Od 1 lipca Jarocińskie Linie Autobusowe wprowadziły także szereg zmian mających na celu podniesienie komfortu podróży mieszkańców naszej gminy. Dla Jarociniaków udogodnieniem jest wprowadzenie jednego biletu sieciowego: osoby, które będą go posiadać, mogą się swobodnie poruszać po całym mieście i przesiadać na trasach w jego obrębie. Dodatkowo znacznie spadła cena sieciówki: zamiast 90 zł kosztuje jedynie 60 zł. Od początku lipca można się także zaopatrywać w jednostronne bilety miesięczne. - Chodzi tu o sytuację, gdy ktoś chce się poruszać naszymi liniami tylko w jedną stronę, bo drogę powrotną ma możliwość odbyć innym środkiem transportu - tłumaczy prezes Jarocińskich Linii Autobusowych Grzegorz Mirkiewicz. Nowością są także bilety dwutygodniowe. - Mogą z nich skorzystać osoby, które pracują, czy uczą się, tylko przez część miesiąca - wyjaśnia prezes JLA.

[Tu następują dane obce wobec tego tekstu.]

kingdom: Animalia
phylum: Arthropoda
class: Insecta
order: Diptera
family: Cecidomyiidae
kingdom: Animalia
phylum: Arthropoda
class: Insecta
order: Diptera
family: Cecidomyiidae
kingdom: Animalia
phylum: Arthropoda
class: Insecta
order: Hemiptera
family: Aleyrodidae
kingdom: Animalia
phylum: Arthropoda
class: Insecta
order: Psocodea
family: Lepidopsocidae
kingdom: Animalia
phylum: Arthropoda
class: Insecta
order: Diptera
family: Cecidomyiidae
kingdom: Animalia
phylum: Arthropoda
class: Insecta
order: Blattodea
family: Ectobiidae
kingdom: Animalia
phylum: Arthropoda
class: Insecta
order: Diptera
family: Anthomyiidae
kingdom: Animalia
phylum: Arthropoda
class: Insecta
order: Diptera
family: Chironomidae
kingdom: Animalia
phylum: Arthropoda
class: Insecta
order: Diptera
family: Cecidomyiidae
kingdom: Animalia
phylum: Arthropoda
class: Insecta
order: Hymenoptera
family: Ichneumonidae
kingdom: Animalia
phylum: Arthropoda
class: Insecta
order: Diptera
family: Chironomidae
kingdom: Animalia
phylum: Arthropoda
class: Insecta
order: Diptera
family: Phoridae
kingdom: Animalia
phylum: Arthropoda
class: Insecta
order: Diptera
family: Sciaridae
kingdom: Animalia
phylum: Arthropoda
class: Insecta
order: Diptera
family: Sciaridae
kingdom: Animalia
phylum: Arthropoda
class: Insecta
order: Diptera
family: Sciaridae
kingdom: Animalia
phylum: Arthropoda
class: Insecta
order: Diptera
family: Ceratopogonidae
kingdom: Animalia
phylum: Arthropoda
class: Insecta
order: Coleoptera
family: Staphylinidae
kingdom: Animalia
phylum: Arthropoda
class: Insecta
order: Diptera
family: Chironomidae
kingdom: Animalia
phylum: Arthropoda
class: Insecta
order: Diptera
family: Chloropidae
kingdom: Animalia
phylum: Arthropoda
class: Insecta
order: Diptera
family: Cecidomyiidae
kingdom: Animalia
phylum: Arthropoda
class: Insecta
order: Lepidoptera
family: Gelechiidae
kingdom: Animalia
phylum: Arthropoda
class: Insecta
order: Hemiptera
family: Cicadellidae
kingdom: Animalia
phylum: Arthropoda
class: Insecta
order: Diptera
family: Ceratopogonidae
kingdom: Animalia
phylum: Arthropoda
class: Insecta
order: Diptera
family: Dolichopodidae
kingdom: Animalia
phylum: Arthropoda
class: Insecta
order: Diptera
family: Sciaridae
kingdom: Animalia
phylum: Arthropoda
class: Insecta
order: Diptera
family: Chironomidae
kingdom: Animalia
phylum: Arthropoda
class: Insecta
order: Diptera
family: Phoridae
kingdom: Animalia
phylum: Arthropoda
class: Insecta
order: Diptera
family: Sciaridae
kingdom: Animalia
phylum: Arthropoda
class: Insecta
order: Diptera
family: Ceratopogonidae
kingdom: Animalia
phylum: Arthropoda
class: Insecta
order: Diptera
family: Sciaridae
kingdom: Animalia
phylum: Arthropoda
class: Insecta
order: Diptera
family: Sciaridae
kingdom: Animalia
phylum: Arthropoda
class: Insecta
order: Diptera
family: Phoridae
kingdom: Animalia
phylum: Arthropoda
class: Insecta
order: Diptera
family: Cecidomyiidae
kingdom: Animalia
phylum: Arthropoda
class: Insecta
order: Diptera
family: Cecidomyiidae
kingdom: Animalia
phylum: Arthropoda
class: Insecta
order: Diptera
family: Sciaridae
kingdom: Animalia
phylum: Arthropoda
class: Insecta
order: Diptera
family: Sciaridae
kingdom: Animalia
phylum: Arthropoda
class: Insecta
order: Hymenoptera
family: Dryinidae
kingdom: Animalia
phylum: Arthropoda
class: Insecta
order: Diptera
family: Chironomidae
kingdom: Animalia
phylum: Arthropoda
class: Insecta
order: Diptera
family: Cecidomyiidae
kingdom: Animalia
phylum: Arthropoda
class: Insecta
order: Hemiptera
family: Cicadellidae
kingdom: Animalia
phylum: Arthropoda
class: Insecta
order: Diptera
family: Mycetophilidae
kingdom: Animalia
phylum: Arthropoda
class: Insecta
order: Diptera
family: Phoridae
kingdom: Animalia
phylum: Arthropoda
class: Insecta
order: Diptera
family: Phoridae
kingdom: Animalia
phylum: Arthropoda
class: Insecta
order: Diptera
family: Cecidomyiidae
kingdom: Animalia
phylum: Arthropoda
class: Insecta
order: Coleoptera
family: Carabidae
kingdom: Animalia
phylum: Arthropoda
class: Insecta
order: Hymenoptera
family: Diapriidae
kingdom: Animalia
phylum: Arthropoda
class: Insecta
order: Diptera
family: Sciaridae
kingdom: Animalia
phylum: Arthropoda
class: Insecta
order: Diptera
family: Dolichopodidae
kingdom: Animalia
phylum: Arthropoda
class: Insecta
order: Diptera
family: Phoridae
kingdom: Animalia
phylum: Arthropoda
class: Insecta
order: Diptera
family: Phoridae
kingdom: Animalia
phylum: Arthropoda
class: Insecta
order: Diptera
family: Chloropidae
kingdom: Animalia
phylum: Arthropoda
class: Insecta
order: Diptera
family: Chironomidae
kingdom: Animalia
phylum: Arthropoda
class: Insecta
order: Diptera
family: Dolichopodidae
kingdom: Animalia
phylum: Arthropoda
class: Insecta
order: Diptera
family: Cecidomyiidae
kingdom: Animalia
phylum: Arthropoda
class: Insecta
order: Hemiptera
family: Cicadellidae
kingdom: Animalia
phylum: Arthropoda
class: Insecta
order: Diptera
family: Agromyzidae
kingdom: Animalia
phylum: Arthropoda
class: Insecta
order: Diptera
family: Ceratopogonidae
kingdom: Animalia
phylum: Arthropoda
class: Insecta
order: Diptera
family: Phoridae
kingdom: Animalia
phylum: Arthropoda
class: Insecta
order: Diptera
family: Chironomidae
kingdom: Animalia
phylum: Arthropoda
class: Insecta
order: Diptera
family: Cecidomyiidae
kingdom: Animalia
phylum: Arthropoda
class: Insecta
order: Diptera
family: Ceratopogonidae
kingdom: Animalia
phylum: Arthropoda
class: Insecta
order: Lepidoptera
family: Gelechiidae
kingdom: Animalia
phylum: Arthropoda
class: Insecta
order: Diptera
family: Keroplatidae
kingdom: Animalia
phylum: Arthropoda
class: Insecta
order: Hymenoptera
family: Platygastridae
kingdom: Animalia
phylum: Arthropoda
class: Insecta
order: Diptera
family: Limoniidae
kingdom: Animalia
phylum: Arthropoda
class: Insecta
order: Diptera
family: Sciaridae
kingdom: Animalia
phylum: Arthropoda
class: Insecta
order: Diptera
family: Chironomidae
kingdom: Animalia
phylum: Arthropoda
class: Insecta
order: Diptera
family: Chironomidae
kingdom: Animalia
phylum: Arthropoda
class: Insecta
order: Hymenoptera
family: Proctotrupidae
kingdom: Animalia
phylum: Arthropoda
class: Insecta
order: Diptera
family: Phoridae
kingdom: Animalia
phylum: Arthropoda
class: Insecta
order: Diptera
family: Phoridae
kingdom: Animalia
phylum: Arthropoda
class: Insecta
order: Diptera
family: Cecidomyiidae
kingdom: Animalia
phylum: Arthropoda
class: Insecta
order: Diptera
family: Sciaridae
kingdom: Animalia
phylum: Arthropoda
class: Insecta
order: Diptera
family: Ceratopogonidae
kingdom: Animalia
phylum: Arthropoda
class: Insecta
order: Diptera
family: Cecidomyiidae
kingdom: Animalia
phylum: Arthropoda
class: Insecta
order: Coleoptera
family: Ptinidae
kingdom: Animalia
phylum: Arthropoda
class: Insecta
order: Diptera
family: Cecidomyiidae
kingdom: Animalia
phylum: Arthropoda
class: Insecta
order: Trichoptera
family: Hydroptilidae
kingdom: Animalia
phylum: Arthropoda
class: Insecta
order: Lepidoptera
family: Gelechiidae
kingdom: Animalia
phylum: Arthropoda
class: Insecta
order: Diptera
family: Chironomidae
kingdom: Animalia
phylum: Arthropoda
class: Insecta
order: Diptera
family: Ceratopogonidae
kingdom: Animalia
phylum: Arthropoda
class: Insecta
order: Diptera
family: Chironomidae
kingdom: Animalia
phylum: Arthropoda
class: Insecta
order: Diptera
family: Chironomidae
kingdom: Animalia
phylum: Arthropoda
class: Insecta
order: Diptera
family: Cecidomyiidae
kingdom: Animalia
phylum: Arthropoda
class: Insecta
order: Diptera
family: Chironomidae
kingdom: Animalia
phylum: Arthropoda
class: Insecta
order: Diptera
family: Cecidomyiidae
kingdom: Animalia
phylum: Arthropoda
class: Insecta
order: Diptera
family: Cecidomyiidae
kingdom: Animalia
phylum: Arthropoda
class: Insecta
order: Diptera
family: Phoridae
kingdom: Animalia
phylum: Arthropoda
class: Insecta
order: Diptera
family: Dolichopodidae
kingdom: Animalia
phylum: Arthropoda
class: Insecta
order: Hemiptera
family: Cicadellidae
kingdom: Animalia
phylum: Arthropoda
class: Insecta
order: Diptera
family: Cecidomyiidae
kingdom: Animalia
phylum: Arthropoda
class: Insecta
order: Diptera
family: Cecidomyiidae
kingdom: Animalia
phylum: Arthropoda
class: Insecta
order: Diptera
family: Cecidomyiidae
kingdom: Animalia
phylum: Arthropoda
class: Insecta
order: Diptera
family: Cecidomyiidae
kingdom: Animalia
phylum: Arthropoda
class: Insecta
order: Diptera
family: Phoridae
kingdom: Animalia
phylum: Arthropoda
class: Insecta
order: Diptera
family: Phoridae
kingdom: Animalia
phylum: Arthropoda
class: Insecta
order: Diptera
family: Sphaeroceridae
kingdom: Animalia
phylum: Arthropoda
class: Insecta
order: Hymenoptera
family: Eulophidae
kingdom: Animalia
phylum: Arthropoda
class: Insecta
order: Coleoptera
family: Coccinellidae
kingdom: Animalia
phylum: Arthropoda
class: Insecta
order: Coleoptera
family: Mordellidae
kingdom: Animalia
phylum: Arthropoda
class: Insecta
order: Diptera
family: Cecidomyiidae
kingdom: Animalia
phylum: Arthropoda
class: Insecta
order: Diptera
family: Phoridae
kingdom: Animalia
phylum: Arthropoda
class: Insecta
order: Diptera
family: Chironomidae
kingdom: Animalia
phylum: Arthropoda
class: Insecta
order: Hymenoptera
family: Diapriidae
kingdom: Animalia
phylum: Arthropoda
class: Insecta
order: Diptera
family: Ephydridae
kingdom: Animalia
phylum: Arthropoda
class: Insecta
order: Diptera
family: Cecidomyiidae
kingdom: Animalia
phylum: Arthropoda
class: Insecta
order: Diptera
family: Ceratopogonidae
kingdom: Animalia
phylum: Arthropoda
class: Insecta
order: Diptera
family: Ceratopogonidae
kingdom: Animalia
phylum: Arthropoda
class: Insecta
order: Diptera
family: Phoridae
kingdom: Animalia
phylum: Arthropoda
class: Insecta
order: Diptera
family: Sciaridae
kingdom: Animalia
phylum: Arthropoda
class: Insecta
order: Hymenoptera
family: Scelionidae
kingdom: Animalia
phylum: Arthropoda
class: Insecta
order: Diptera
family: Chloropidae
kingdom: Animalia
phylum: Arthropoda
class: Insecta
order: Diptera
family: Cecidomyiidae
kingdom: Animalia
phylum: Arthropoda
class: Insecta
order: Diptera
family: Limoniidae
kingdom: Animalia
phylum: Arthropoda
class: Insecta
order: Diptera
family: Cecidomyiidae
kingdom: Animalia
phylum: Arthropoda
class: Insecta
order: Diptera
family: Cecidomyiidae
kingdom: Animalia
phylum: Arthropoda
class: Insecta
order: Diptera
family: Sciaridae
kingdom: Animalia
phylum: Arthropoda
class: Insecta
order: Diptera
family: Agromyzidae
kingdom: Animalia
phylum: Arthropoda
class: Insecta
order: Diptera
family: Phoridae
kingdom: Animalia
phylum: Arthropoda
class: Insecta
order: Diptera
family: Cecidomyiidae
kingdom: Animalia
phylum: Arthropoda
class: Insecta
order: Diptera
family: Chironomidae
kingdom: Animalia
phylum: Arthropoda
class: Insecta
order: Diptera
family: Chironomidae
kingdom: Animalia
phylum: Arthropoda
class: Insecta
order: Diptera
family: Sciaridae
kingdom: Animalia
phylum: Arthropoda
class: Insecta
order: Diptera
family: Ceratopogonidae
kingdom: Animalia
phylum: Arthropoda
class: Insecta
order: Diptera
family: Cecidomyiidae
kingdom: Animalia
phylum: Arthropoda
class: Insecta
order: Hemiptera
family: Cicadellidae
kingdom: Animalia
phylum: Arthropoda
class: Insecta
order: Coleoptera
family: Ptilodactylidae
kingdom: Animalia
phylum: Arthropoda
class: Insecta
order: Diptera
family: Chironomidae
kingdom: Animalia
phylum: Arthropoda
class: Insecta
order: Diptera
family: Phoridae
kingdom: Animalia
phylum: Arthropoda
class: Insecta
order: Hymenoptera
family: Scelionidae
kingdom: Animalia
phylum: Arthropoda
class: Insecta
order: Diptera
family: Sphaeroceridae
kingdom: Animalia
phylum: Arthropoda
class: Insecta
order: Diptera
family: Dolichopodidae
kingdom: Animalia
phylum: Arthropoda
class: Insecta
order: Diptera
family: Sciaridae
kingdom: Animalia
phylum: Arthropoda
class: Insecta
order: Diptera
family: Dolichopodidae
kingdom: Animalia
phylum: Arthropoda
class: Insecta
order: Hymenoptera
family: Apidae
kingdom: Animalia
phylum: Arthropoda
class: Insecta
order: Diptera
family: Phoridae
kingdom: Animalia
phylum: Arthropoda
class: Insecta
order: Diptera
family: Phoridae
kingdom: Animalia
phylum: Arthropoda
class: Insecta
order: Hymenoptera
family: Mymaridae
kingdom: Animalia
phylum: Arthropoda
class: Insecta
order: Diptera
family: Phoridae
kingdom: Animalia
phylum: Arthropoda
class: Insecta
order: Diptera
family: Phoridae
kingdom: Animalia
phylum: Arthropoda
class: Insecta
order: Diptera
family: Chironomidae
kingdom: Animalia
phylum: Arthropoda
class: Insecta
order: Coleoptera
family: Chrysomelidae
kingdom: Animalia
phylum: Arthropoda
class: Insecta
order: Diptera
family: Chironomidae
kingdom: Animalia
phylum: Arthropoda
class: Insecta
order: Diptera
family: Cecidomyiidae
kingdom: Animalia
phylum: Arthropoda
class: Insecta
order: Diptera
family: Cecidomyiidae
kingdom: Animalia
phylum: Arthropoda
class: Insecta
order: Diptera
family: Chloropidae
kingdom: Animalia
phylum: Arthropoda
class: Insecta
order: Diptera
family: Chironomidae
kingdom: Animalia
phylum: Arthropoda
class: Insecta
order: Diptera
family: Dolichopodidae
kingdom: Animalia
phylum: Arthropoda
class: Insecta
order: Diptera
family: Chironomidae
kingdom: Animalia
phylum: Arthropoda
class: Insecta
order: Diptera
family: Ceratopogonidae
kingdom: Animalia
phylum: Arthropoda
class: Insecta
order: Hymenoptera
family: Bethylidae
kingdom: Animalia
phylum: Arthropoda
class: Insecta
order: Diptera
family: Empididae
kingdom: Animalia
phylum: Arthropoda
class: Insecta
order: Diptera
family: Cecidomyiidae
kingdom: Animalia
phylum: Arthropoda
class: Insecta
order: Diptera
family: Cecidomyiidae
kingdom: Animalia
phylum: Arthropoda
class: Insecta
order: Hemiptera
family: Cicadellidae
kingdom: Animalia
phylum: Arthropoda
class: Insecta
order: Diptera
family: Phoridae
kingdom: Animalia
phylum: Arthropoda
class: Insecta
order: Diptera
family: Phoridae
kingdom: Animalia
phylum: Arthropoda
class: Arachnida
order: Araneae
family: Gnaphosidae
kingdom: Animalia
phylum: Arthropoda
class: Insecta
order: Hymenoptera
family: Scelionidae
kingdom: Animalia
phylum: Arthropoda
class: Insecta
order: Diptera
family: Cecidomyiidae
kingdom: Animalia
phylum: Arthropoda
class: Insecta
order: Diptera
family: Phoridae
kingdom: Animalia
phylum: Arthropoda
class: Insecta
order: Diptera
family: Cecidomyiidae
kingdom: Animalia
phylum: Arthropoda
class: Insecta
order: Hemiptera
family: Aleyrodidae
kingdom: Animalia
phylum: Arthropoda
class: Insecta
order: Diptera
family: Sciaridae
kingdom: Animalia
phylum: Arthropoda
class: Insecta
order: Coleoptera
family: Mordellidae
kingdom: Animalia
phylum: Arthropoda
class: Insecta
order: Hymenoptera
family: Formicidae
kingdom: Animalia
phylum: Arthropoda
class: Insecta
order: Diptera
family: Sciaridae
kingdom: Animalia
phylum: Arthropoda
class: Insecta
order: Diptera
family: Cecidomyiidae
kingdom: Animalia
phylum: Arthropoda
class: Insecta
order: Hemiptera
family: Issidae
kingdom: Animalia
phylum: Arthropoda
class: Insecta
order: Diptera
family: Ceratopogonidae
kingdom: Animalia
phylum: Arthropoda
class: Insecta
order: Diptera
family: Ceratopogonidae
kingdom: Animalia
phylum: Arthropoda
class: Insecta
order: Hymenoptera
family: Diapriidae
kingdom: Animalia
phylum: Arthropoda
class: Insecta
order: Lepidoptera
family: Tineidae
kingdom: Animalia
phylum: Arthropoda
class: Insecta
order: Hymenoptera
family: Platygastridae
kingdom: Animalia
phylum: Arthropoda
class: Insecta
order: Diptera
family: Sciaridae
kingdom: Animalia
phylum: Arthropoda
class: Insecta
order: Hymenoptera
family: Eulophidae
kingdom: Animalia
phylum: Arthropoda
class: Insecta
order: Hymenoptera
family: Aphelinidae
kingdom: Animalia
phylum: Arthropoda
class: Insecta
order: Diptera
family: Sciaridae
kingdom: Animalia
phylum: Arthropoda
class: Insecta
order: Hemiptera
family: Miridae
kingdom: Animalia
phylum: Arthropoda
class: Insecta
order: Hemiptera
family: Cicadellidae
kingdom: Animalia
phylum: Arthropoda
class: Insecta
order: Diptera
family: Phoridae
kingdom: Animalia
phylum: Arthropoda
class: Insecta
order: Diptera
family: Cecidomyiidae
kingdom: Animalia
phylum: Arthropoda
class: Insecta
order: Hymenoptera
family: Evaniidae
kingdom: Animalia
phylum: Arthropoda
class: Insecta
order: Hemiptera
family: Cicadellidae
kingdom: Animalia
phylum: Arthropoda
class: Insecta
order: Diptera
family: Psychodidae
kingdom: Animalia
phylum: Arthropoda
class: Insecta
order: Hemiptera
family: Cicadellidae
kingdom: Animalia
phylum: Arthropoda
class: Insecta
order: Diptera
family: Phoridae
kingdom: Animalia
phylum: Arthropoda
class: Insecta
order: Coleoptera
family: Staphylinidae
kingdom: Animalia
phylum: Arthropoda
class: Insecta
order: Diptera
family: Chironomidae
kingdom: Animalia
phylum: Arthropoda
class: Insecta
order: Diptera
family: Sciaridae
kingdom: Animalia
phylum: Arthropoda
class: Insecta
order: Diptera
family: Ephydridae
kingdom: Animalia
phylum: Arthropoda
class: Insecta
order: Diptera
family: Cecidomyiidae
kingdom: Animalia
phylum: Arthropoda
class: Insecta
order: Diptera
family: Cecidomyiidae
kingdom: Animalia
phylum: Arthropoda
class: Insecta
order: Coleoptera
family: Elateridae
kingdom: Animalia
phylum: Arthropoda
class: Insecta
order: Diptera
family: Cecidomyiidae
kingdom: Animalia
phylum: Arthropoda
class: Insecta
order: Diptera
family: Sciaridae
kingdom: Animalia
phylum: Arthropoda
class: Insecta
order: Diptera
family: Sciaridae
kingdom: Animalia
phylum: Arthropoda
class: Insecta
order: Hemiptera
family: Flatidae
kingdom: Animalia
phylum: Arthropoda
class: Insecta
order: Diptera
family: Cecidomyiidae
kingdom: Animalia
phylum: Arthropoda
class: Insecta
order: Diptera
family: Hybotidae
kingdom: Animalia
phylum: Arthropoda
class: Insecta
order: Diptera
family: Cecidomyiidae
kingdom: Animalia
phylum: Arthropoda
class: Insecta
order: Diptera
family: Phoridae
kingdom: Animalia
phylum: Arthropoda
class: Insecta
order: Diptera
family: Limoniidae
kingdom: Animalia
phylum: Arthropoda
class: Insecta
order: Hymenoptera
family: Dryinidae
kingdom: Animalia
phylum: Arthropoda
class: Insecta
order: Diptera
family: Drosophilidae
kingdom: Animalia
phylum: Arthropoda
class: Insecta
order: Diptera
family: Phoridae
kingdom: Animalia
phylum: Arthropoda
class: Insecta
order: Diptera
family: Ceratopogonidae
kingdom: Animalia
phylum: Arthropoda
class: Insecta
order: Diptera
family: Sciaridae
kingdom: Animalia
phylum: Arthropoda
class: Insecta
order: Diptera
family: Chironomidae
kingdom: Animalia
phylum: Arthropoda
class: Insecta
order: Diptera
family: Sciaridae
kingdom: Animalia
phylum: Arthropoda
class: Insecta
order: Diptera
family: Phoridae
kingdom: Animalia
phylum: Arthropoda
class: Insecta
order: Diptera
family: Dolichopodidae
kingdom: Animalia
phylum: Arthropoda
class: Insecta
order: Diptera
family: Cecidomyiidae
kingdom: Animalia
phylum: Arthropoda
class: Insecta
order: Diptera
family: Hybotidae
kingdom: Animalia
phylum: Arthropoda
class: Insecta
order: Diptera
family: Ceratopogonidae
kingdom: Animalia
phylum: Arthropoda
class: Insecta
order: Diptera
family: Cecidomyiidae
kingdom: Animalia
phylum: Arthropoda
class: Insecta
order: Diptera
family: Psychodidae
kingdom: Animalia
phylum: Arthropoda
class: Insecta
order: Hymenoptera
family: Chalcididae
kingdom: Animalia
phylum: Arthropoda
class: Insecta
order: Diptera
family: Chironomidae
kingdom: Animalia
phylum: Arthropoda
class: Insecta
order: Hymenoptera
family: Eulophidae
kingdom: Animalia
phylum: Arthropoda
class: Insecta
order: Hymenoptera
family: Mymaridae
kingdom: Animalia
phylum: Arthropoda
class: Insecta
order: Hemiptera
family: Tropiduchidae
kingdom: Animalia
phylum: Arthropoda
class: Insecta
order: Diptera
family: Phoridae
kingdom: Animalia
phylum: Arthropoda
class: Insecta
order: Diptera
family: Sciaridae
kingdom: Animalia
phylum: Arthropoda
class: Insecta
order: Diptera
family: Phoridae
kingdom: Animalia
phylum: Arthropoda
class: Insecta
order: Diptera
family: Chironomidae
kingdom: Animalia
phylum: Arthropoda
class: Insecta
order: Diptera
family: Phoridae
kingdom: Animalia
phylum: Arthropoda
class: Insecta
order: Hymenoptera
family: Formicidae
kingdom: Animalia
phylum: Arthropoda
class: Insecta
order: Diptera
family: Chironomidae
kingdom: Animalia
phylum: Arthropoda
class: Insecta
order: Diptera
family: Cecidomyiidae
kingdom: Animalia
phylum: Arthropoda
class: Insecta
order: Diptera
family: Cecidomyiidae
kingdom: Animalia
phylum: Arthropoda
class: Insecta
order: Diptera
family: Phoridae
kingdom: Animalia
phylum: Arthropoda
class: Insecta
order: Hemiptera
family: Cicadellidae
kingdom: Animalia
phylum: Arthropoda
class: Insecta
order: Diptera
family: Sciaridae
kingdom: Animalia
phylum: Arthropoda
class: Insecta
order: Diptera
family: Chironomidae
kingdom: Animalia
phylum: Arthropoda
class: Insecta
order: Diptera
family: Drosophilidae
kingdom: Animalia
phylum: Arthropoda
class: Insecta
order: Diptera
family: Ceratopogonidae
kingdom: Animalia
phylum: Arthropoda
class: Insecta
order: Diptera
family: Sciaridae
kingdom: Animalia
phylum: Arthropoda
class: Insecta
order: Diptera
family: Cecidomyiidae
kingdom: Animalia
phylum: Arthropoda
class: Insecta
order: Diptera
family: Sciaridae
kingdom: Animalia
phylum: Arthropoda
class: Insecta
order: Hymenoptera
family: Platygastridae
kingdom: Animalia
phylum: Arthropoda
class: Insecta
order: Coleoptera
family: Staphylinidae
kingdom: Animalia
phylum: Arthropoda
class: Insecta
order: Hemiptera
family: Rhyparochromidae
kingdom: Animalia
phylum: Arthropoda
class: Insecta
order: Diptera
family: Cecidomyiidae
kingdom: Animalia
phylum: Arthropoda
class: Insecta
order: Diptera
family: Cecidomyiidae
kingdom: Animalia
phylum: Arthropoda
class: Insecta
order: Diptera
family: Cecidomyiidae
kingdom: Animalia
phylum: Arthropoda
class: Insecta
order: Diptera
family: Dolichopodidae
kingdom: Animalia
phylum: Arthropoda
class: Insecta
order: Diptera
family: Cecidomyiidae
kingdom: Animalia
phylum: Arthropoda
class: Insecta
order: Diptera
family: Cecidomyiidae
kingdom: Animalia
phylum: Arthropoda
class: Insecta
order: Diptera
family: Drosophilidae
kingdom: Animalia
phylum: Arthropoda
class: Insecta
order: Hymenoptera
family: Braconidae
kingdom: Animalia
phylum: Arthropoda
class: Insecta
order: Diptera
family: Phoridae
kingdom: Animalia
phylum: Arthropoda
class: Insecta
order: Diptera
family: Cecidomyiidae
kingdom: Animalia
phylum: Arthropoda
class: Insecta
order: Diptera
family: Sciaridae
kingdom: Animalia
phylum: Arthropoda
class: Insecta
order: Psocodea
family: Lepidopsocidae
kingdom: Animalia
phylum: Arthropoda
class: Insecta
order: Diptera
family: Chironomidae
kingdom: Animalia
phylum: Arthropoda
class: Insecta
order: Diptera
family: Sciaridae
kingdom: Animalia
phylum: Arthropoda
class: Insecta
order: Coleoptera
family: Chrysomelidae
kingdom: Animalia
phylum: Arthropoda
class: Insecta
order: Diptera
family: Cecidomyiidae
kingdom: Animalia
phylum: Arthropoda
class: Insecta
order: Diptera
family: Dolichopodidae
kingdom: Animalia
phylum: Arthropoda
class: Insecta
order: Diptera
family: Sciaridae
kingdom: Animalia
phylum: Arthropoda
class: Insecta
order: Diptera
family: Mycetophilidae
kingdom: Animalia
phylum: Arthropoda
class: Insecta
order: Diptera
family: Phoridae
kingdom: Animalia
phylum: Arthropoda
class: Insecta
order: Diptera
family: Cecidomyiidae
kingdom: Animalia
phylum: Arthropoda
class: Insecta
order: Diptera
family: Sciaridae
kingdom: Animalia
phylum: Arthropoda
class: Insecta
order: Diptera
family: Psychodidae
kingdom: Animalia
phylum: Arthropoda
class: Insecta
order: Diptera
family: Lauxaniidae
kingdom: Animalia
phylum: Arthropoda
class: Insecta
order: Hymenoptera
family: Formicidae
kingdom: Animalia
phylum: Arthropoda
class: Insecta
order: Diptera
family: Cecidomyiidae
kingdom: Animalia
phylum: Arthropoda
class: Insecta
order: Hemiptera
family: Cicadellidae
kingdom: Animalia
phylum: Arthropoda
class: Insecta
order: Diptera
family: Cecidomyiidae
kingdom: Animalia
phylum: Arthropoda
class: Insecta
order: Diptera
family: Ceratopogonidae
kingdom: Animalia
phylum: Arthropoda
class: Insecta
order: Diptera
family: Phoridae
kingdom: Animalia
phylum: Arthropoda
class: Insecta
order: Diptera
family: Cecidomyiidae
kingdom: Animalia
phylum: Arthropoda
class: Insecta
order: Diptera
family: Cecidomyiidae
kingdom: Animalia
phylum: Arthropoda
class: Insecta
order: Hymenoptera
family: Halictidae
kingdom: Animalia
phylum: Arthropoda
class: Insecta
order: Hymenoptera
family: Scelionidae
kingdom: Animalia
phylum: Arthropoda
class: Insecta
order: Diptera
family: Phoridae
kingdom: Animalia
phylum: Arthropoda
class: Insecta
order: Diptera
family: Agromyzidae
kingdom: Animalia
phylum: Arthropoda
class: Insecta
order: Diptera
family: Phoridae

Przypomnijmy, że od kwietnia Jarocin dysponuje najmłodszym taborem w Polsce. JLA posiada 22 nowoczesne autobusy komunikacji miejskiej. - Inwestycja w nowy, dynamiczny, ekologiczny sprzęt ma swoją cenę, ale nie można zapominać o wprowadzonej równocześnie przez nas nowej ofercie - mówi szef JLA. - Władze naszego miasta dbają, by komunikacja miejska dobrze służyła wszystkim ludziom, którzy jej potrzebują, także starszym czy niepełnosprawnym. Nowe autobusy są dostosowane właśnie do ich potrzeb - dodaje Mirkiewicz. Doceniają to pasażerowie. - Mam starszą mamę, więc wiem, jaki problem miały wcześniej osoby starsze, żeby się w ogóle dostać do autobusu. Matki z wózkami też na pewno mają lżej dzięki nowym niskopodłogowym autobusom - mówi Jolanta Kozłowska. - Wszystko drożeje, więc trudno się dziwić, że wzrasta także i cena za korzystanie z komunikacji. Warto, by szefostwo JLA zwróciło uwagę na spore przerwy pomiędzy kursami autobusów oraz to, że w soboty „emki" kursują jedynie do południa. Moim zdaniem, bardzo by się przydał chociaż jeden kurs w sobotę po południu w stronę cmentarza - proponuje mieszkanka Jarocina.